Hiri Hiri

Personal information
- Full name: Hiri Hiri
- Born: 1 May 1995 (age 30)
- Batting: Right-handed
- Bowling: Right-arm off break

International information
- National side: Papua New Guinea;
- ODI debut (cap 15): 4 November 2016 v Hong Kong
- Last ODI: 15 March 2023 v United Arab Emirates
- T20I debut (cap 15): 6 February 2016 v Ireland
- Last T20I: 23 July 2023 v Philippines

Career statistics
| Competition | ODI | T20I |
| Matches | 24 | 6 |
| Runs scored | 275 | 17 |
| Batting average | 13.75 | 3.40 |
| 100s/50s | 0/0 | 0/0 |
| Top score | 31* | 8 |
| Balls bowled | 102 | 6 |
| Wickets | 3 | 0 |
| Bowling average | 37.66 | – |
| 5 wickets in innings | 0 | – |
| 10 wickets in match | 0 | – |
| Best bowling | 1/6 | – |
| Catches/stumpings | 1/– | 1/– |
- Source: Cricinfo, 23 July 2023

= Hiri Hiri =

Papua New Guinean cricketer

Hiri Hiri (born 1 May 1995) is a Papua New Guinea cricketer. He has represented his country at youth level in the 2014 Under-19 Cricket World Cup and at senior level in both One Day International and Twenty20 International cricket.

==Youth cricket==
Hiri played for Papua New Guinea under-19s in the 2014 Under-19 Cricket World Cup. He played six matches and scored 87 runs at an average of 14.50.

==International cricket==
He made his List A debut in the 2015–17 ICC World Cricket League Championship against Nepal on 18 November 2015, and hisTwenty20 International debut against Ireland in Australia on 6 February 2016. Hiri's One Day International debut was on 4 November 2016 against Hong Kong. He was in Papua New Guinea's squad for the last ever World Cricket League tournament, the 2019 ICC World Cricket League Division Two tournament in Namibia.

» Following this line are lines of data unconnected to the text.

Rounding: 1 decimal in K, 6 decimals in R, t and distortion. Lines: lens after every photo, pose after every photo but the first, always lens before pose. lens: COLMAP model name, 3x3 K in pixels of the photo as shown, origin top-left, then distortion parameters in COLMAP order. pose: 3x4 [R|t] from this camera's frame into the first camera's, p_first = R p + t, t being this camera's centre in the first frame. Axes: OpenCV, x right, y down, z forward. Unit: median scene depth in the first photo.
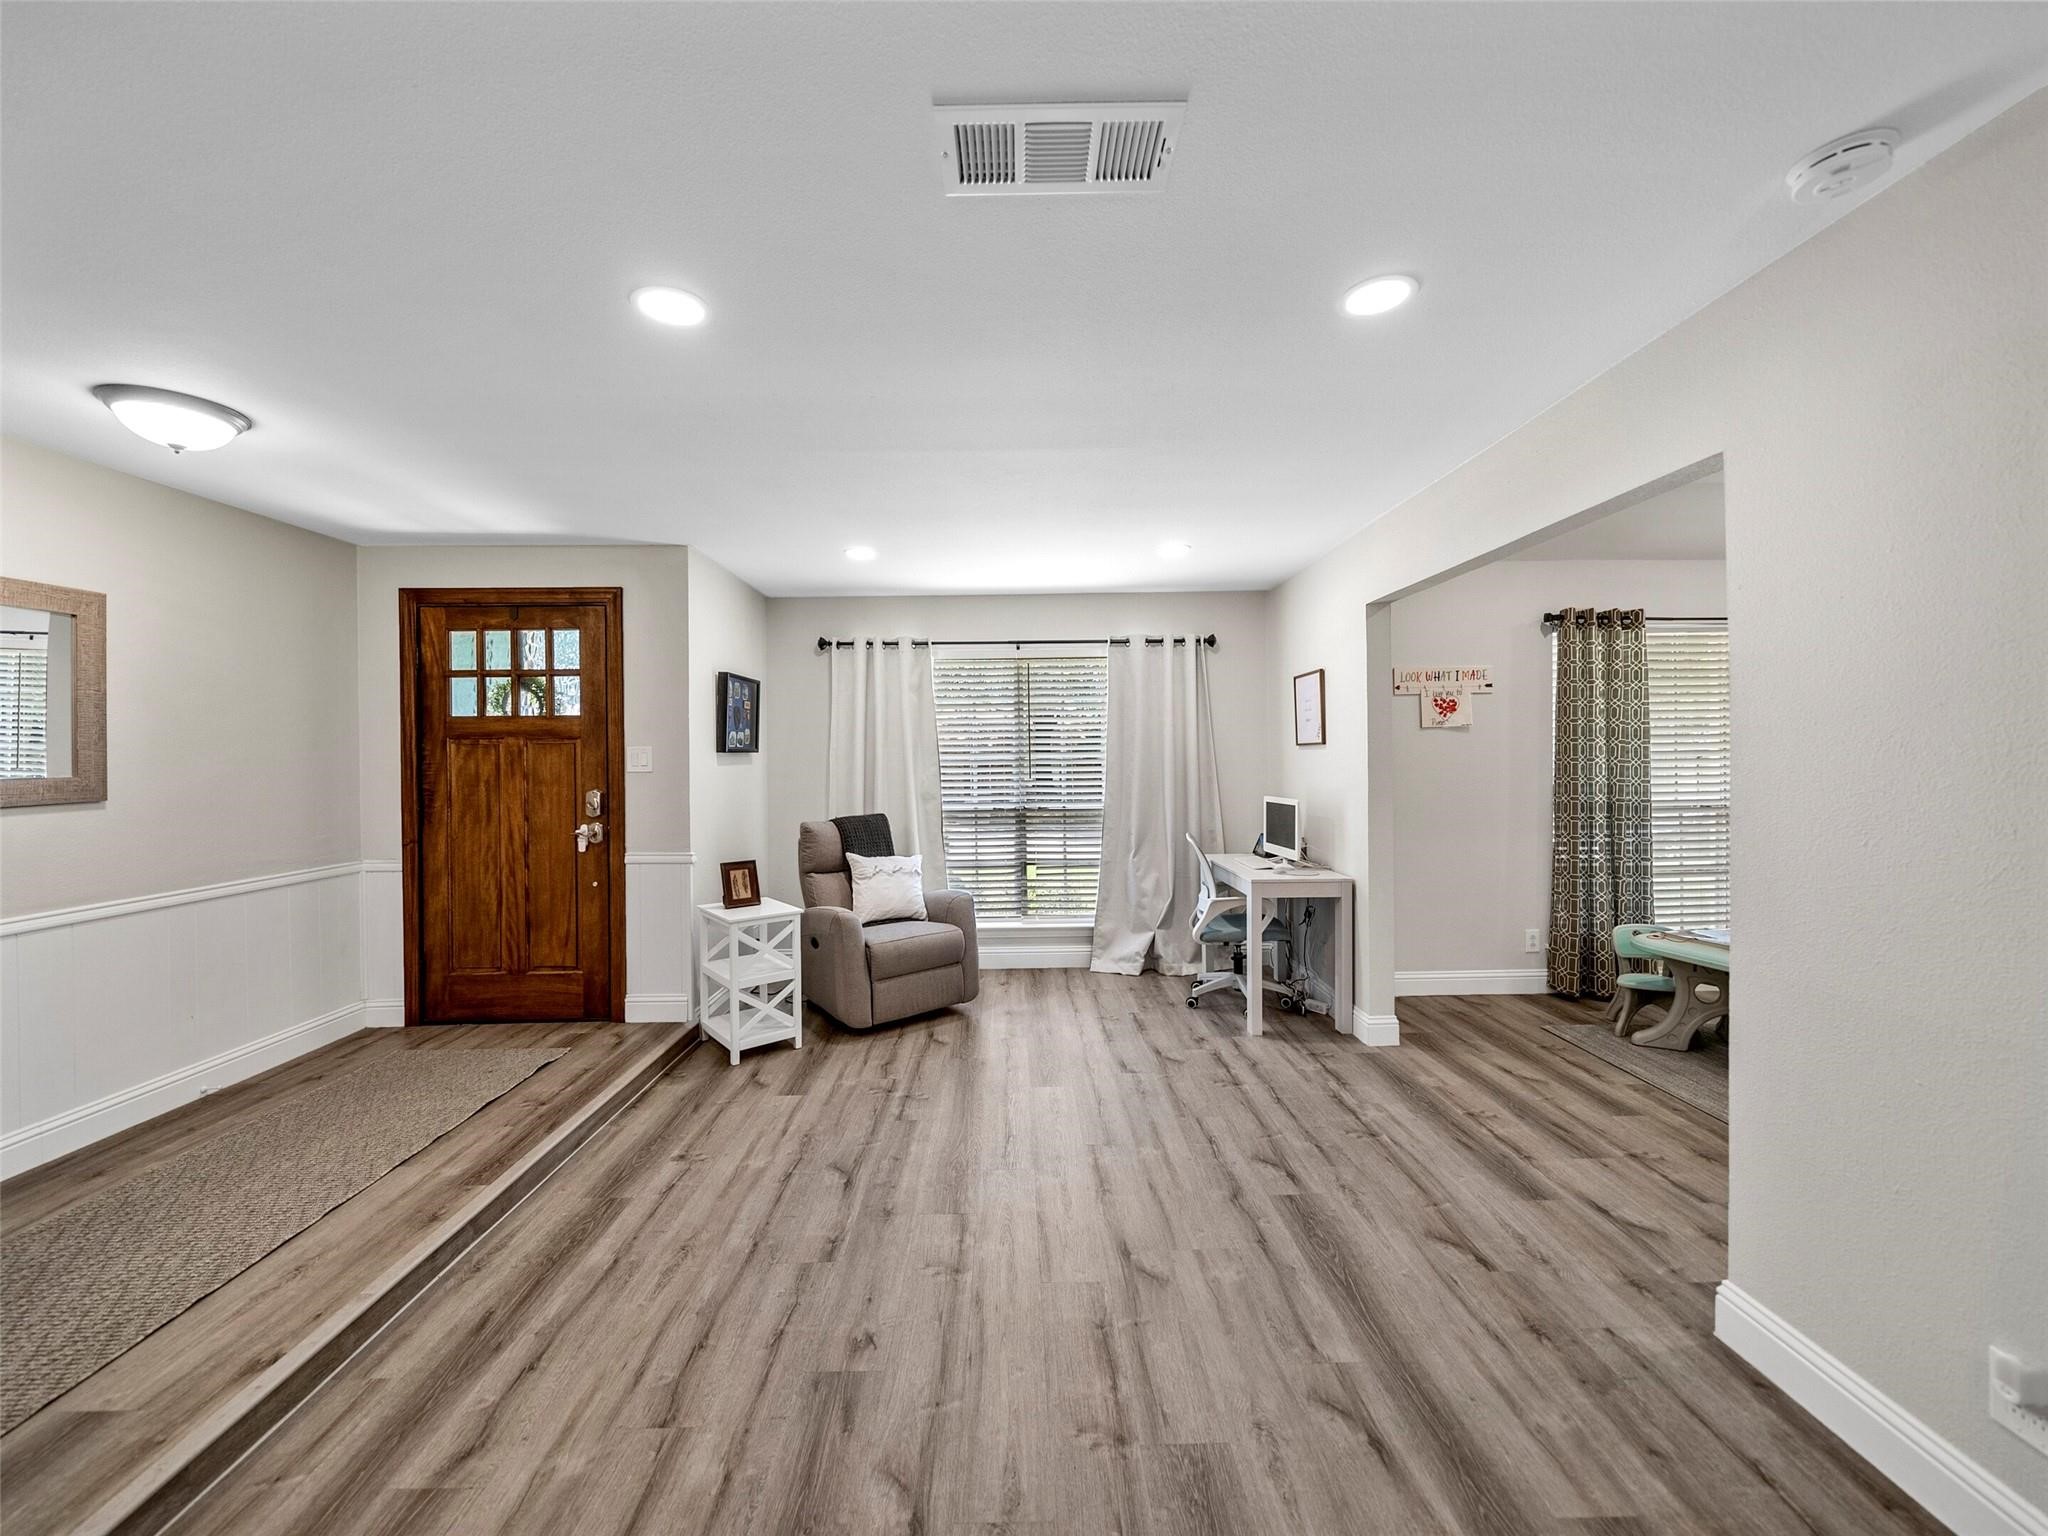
lens RADIAL K [[791.4, 0, 1019.7], [0, 791.4, 764.8], [0, 0, 1]] dist [-0.006784, -0.000379]
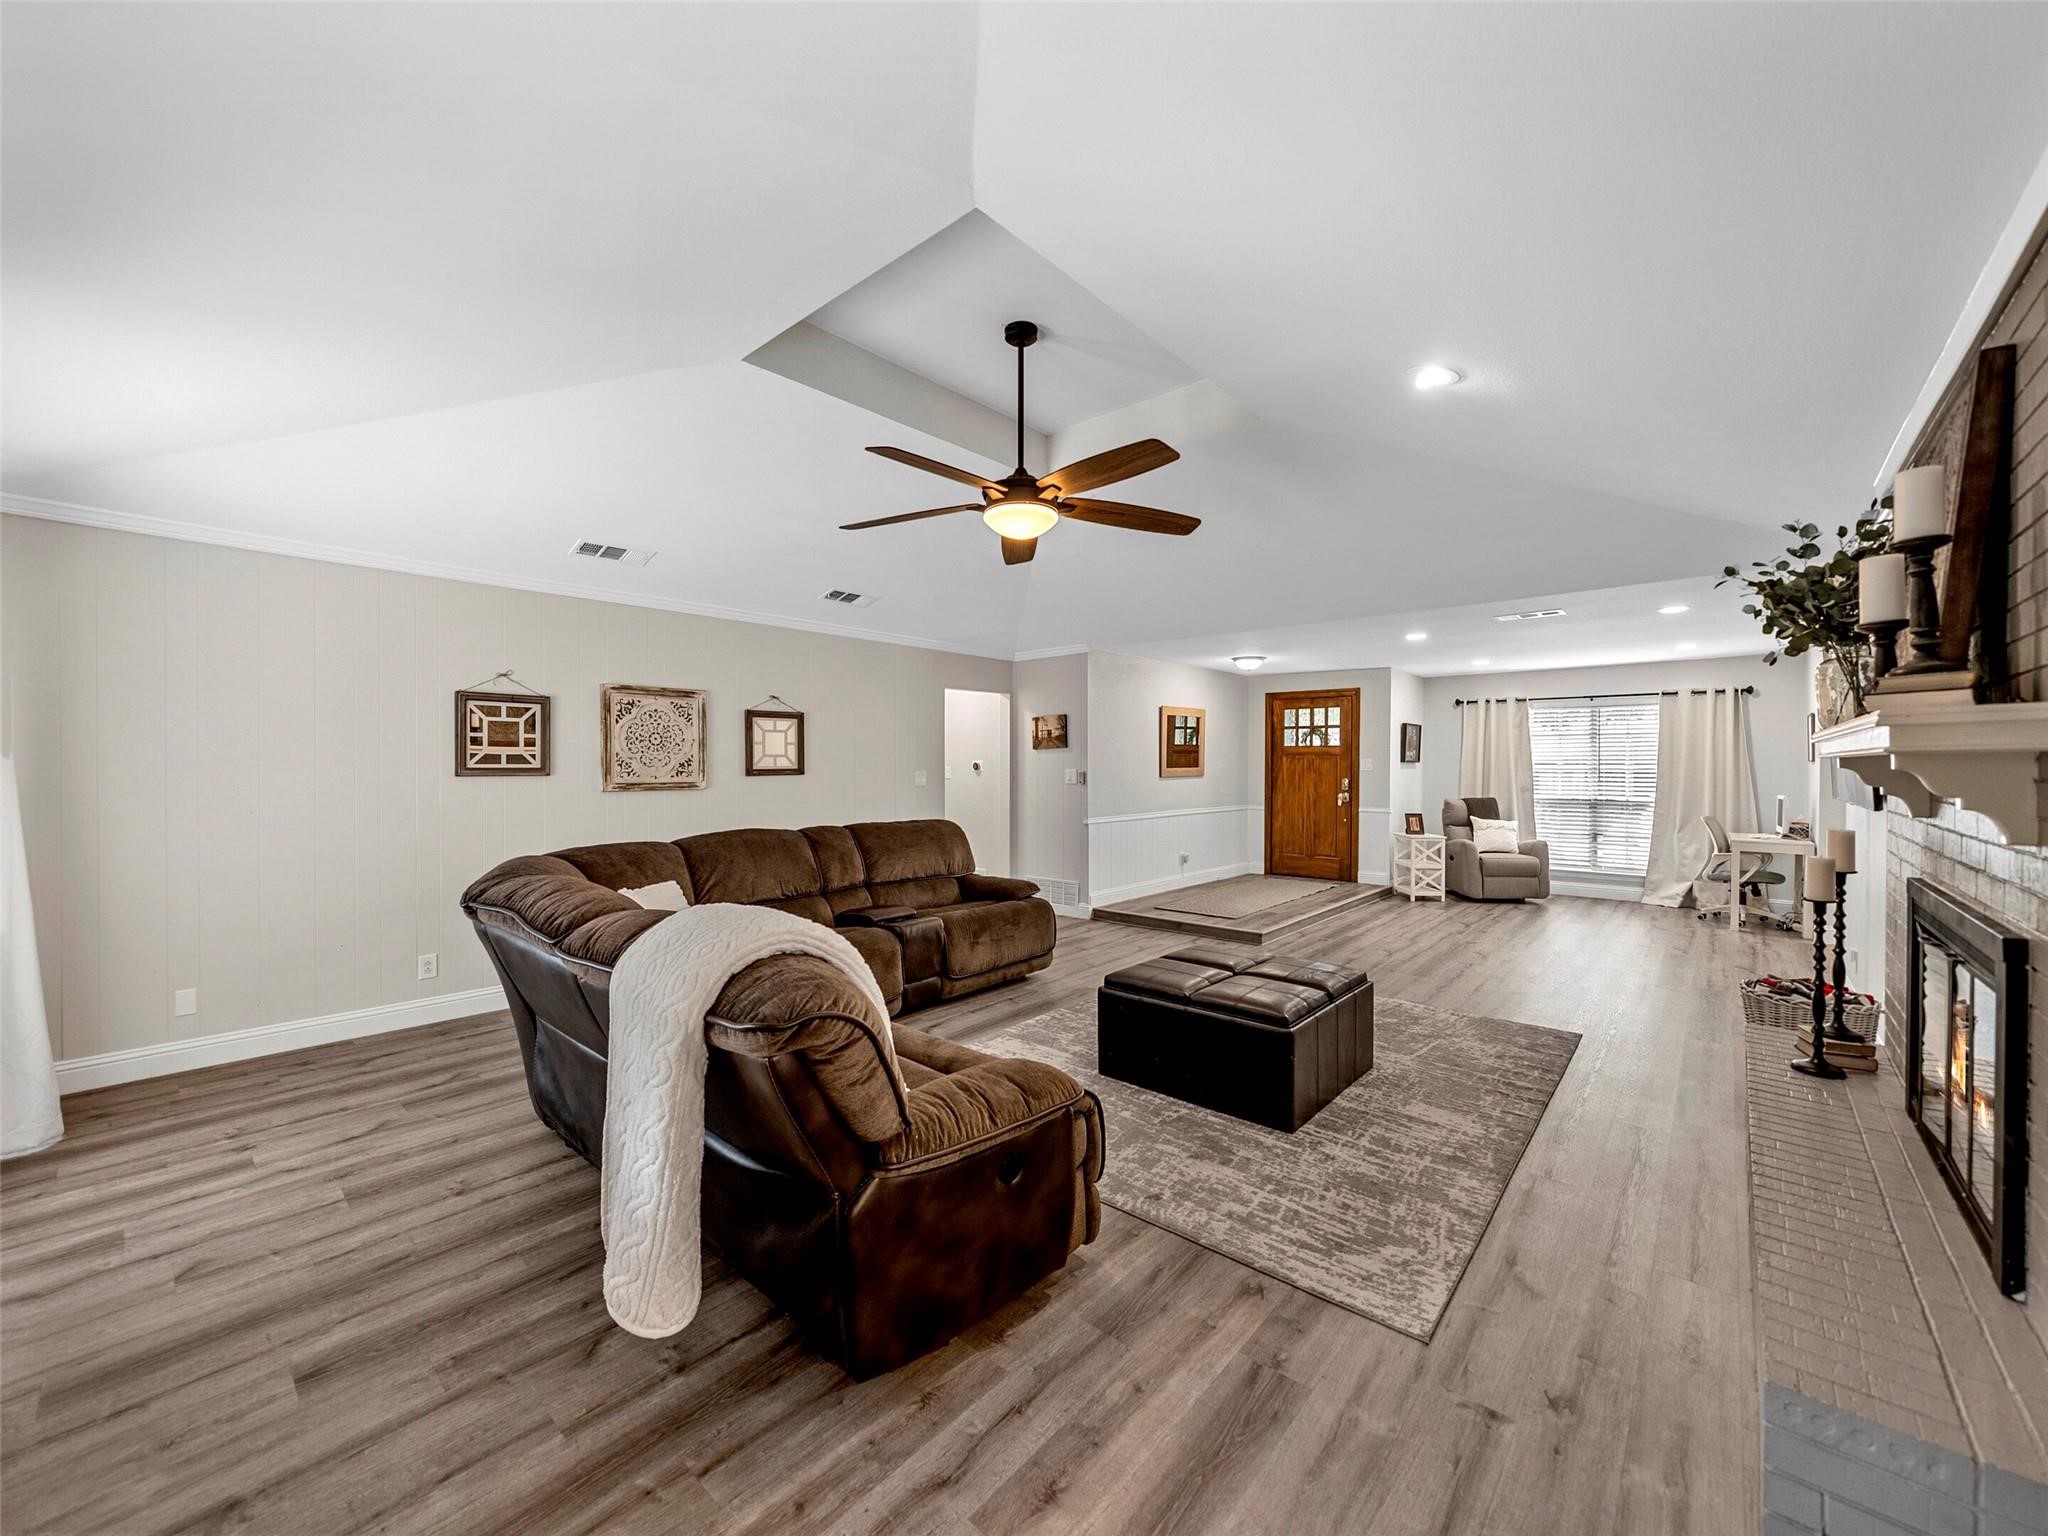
lens RADIAL K [[791.4, 0, 1019.7], [0, 791.4, 764.8], [0, 0, 1]] dist [-0.006784, -0.000379]
pose [[0.739385, 0.013521, -0.673147, 0.289632], [-0.019175, 0.999816, -0.000980, 0.012848], [0.673010, 0.013632, 0.739508, -1.286406]]
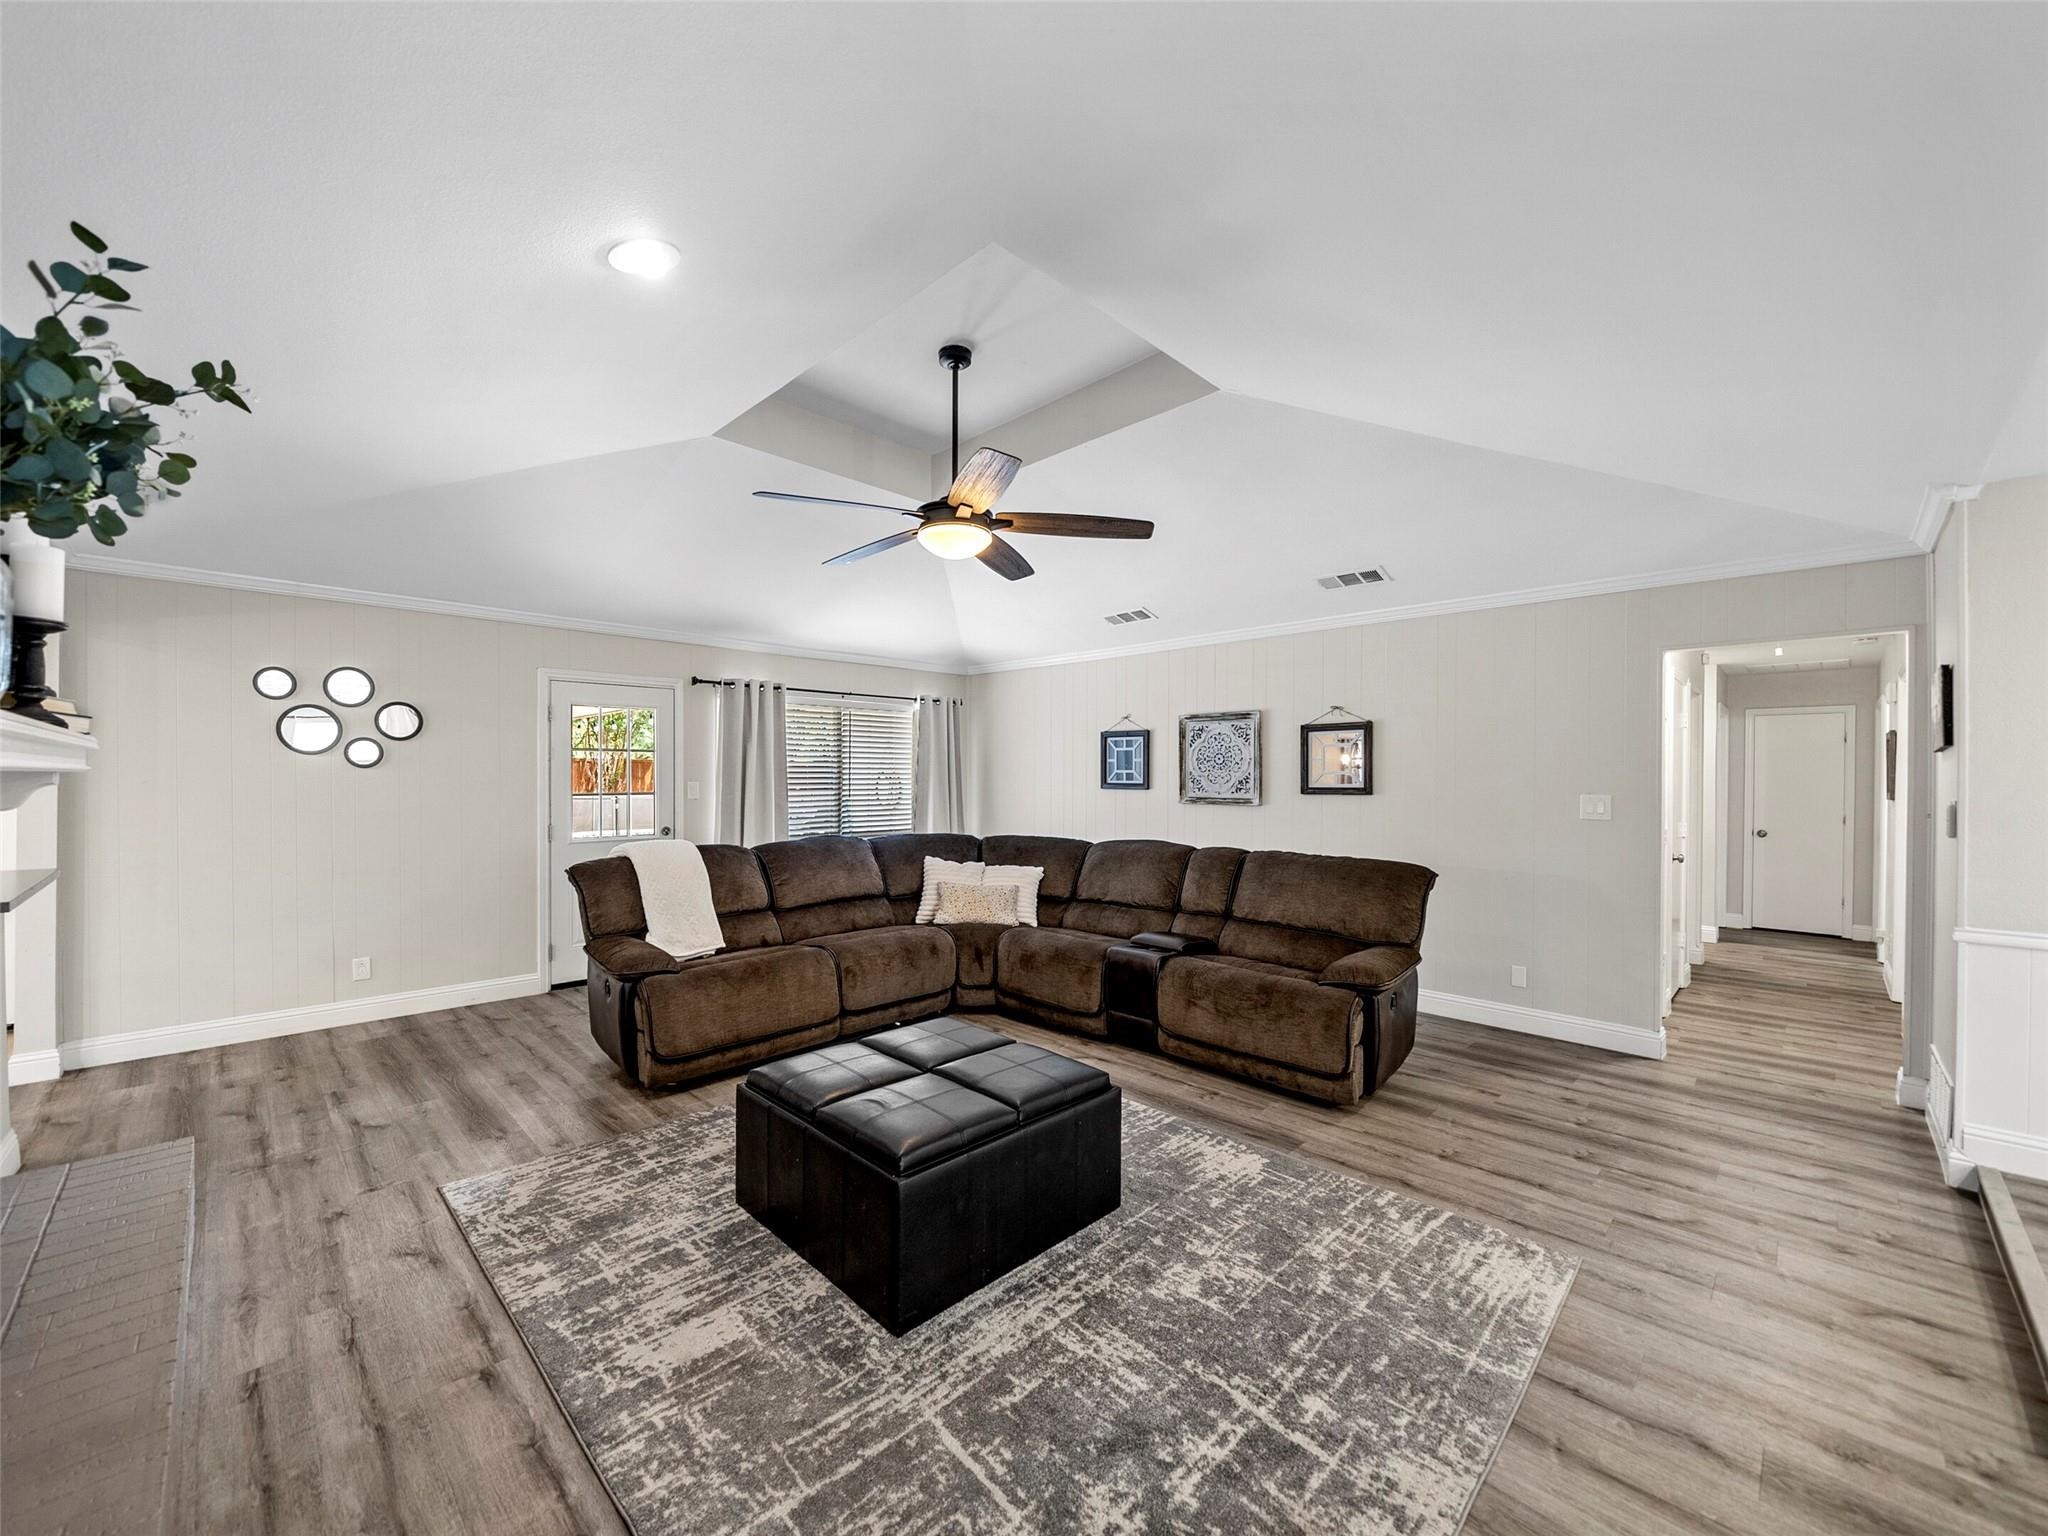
lens RADIAL K [[804.2, 0, 1021.1], [0, 804.2, 774.6], [0, 0, 1]] dist [-0.007867, 0.000067]
pose [[-0.711393, 0.006760, -0.702762, 0.280107], [-0.005945, 0.999860, 0.015636, -0.011549], [0.702769, 0.015301, -0.711254, 0.085599]]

In June 2019, he was selected to represent the Papua New Guinea cricket team in the men's tournament at the 2019 Pacific Games.

Hiri returned to Papua New Guinea's national squad in the 2019 Scotland Tri-Nation Series, the first tri-series of the 2019–22 ICC Cricket World Cup League 2 tournament. He only played in Papua New Guinea's final match against Oman. He scored 31 not out batting at number nine, his highest ODI score, and one of only two players in Papua New Guinea's team to reach 30 in a four-wicket loss.

He was in Papua New Guinea's squad for the 2019 ICC T20 World Cup Qualifier tournament in the United Arab Emirates. In August 2021, Hiri was named in Papua New Guinea's squad for the 2021 ICC Men's T20 World Cup.

In May 2024, he was named in Papua New Guinea’s squad for the 2024 ICC Men's T20 World Cup tournament.